*Activity:*
Wherever a line below holds the word "book", copy that line.

(Stored data entries)
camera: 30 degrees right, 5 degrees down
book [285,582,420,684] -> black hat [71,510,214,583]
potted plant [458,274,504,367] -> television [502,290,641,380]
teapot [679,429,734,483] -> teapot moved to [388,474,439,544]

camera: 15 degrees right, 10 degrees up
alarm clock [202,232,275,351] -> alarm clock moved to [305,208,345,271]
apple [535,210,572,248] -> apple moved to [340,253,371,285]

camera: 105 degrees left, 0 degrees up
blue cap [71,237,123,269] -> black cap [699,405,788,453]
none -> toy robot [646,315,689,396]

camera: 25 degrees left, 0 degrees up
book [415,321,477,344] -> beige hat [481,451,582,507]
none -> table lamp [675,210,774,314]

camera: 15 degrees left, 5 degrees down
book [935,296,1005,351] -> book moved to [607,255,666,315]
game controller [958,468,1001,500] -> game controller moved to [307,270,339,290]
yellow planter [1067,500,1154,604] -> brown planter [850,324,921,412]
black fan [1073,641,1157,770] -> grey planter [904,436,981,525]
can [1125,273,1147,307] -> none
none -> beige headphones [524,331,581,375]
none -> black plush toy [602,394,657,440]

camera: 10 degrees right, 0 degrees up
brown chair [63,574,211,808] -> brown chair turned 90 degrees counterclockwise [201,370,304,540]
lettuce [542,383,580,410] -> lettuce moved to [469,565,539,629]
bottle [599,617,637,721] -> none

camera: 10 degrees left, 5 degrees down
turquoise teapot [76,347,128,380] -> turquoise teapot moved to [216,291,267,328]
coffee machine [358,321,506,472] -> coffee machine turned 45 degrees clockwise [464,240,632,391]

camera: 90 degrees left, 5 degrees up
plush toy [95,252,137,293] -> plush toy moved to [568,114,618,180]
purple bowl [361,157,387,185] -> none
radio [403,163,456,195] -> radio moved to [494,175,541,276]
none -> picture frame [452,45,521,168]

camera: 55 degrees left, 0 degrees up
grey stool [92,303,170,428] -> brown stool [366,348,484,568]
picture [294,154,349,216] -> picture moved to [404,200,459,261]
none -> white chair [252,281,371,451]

*Reply:*
book [285,582,420,684] -> black hat [71,510,214,583]
book [415,321,477,344] -> beige hat [481,451,582,507]
book [935,296,1005,351] -> book moved to [607,255,666,315]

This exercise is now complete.